Historically, building these pipelines required the expertise of centralized data teams who could develop in analytics engines like Spark. But in recent years, we’ve seen the rise of open-source, easy-to-use frameworks that democratized the development of data pipelines with SQL.
These tools work great at small scale, but as an organization grows – in terms of headcount, data volume, or number of models – they start to break. That’s because these platforms typically re-run all computations after any change to data or a model.
As a result, pipelines take hours to run and cloud costs balloon because huge volumes of data are processed unnecessarily. Developers don’t know if a change will break someone else’s model downstream, and must wait hours each time the pipeline runs. Maintaining development/staging and production environments is complex; each deployment typically involves a full re-run. Running backfills and forward-only changes requires custom infrastructure or manual workarounds.

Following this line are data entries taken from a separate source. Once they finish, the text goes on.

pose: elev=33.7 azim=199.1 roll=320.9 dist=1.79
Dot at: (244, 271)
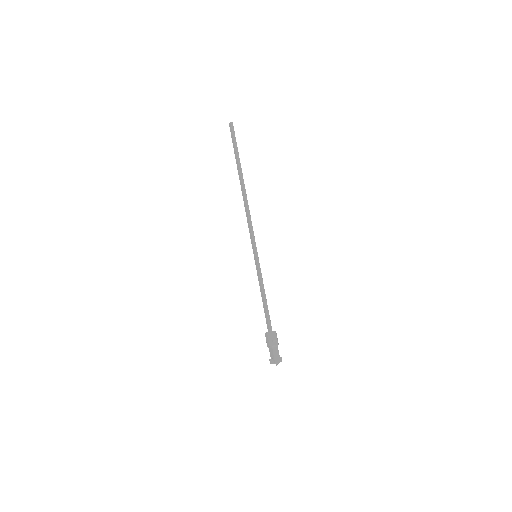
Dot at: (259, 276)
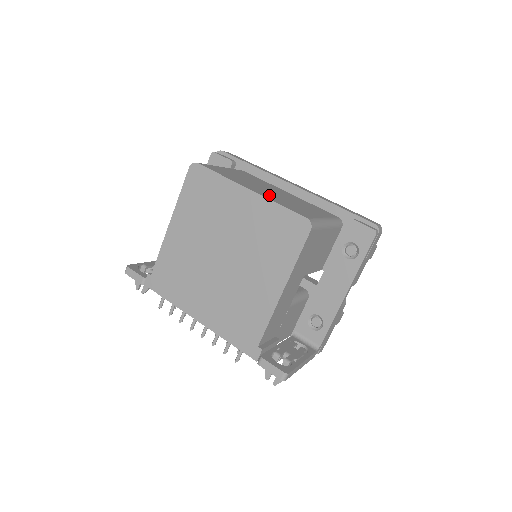
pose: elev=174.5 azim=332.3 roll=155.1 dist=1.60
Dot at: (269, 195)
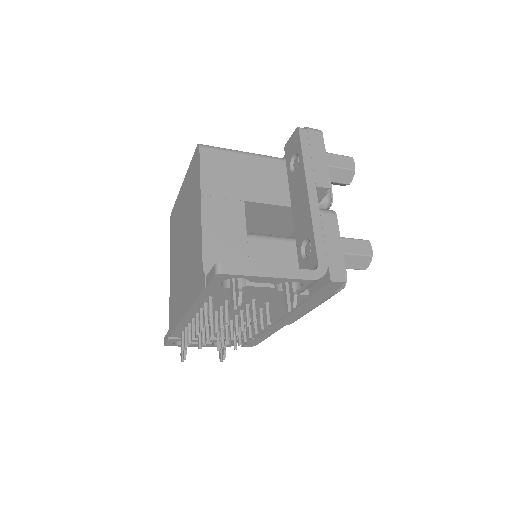
Dot at: occluded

Tobiko Data solves these problems with an open-source data transformation framework that is just as simple to develop in with SQL, while reducing costs significantly and bringing DevOps best practices at scale. We are thrilled to lead their $17.3 million Series A, joined by Unusual Ventures and angels including George Fraser, CEO of Fivetran, and Jordan Tigani, CEO of MotherDuck.
Tobiko Data: a transformation framework that understands your data
The journey of Tobiko started with an open-source project called SQLGlot, a no-dependency SQL parser, transpiler, optimizer, and engine. Co-founder Toby Mao, then at Netflix, realized how useful it would be to have a simple Python library that could parse and transpile across the various SQL dialects his team used.

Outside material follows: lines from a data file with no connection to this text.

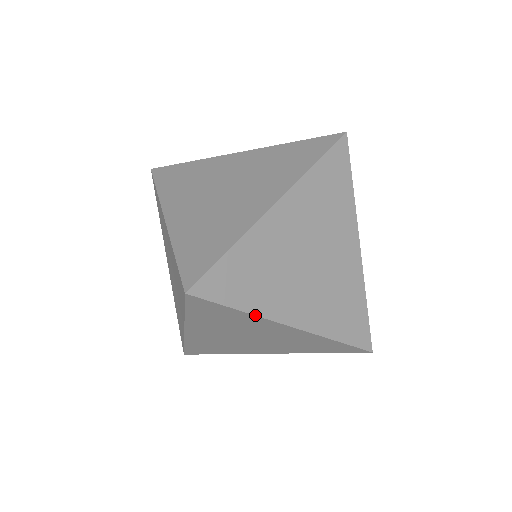
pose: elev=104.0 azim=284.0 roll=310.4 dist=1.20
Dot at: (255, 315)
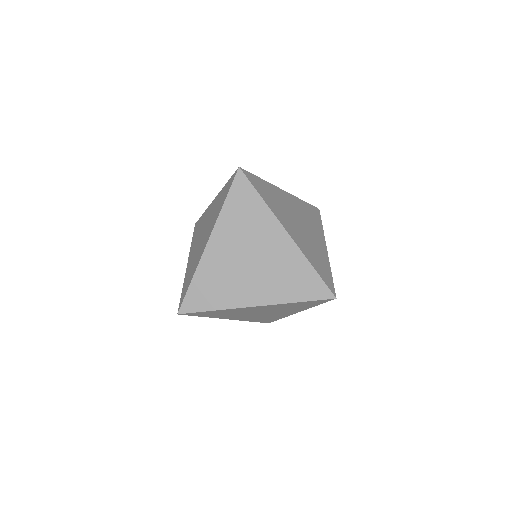
Dot at: (210, 317)
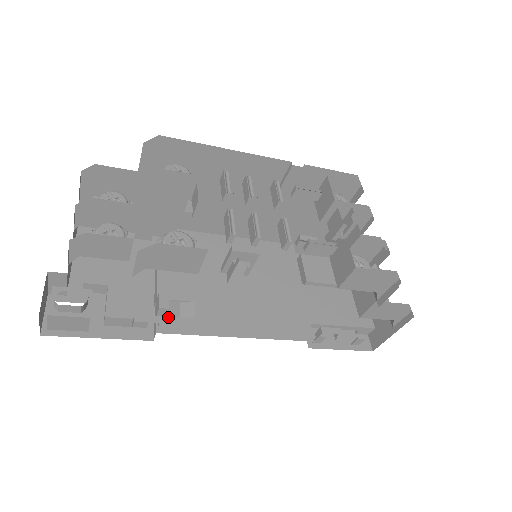
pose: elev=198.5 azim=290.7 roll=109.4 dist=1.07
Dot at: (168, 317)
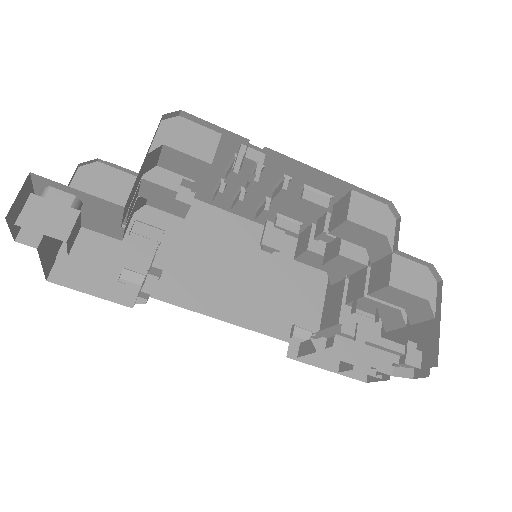
Dot at: occluded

Because SQLGlot allows you to understand the meaning of and build abstract syntax trees (ASTs) for any SQL code, Toby and co-founders Tyson Mao and Iaroslav Zeigerman realized it could be the foundation for a new type of data transformation framework built to address some of the large-scale data pipeline challenges they saw at Airbnb, Netflix, and Google.
The core problem with current data transformation frameworks is that they (1) don’t understand how the code you write corresponds to flows of data through the pipeline, and (2) are stateless. Because of this, the entire computational graph is re-run after any change to a model or data, unless a user implements complex custom logic and instrumentation.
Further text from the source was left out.